Data excerpts:
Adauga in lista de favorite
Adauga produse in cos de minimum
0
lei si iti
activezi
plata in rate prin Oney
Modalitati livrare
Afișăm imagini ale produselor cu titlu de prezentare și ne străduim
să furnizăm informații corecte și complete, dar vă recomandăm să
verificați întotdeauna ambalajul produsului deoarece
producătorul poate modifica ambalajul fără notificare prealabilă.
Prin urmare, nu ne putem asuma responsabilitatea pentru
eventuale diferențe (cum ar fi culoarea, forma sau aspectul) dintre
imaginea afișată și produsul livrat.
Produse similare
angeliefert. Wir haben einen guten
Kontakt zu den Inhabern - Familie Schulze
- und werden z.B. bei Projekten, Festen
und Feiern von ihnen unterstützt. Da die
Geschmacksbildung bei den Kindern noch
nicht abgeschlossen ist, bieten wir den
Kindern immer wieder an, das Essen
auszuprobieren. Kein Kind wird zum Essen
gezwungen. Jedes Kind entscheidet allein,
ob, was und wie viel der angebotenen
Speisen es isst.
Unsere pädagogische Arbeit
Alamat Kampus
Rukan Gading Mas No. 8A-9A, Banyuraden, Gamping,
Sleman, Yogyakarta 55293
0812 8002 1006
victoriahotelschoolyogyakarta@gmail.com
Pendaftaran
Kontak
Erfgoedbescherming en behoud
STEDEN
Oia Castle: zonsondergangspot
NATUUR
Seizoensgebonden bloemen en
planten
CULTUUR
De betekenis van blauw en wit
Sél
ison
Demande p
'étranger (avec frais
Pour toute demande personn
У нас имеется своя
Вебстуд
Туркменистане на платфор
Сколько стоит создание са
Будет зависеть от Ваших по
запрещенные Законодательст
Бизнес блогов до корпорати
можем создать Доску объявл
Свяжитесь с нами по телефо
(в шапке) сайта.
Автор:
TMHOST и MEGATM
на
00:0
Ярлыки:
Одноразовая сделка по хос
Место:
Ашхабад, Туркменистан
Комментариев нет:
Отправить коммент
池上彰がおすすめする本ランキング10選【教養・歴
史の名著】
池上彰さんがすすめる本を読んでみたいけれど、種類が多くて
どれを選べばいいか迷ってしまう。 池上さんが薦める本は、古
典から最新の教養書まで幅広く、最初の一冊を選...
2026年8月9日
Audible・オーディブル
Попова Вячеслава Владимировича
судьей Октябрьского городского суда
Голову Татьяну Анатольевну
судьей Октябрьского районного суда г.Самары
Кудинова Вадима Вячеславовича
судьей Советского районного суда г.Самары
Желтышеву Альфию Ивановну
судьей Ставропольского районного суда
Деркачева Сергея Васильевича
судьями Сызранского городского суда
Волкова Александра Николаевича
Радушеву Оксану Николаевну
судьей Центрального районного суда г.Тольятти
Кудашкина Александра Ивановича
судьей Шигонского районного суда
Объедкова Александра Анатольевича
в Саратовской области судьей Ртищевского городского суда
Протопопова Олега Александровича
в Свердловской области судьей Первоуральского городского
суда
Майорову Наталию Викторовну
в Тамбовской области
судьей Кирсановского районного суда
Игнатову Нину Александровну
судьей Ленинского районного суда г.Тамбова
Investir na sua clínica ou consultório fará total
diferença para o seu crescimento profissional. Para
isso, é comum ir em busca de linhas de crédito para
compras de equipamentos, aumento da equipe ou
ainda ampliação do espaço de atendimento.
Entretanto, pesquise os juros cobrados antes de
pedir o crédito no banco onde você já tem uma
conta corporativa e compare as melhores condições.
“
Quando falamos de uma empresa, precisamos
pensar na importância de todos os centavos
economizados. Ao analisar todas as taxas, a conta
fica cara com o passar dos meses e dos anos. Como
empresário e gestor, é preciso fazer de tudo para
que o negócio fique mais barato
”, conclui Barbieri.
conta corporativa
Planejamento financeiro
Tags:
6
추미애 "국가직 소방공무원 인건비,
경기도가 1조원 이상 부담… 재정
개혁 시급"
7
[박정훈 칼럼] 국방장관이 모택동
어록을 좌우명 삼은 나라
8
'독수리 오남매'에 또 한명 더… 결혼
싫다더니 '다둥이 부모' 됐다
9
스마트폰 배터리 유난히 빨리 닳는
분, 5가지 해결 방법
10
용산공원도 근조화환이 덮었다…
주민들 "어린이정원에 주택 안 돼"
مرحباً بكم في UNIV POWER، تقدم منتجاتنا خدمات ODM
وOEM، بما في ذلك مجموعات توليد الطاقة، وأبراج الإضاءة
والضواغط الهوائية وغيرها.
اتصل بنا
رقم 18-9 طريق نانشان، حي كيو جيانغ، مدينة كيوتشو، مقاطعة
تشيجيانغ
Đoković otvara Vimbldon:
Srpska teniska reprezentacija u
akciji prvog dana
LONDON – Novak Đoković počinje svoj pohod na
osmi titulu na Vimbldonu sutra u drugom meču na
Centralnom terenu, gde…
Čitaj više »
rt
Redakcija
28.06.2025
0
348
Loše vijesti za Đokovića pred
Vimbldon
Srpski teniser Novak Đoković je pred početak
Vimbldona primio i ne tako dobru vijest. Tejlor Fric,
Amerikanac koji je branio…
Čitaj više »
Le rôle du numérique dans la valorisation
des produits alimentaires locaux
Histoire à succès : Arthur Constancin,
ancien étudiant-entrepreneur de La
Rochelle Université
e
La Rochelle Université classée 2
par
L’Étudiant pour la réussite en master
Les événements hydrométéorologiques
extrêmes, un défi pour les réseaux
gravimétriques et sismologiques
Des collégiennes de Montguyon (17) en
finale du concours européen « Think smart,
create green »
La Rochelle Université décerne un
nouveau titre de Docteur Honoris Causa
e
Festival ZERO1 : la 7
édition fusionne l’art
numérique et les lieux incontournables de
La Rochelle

Written task:
Where does "para" occur in the data? Copy each line that has it.

Final answer:
diferença para o seu crescimento profissional. Para
isso, é comum ir em busca de linhas de crédito para
empresário e gestor, é preciso fazer de tudo para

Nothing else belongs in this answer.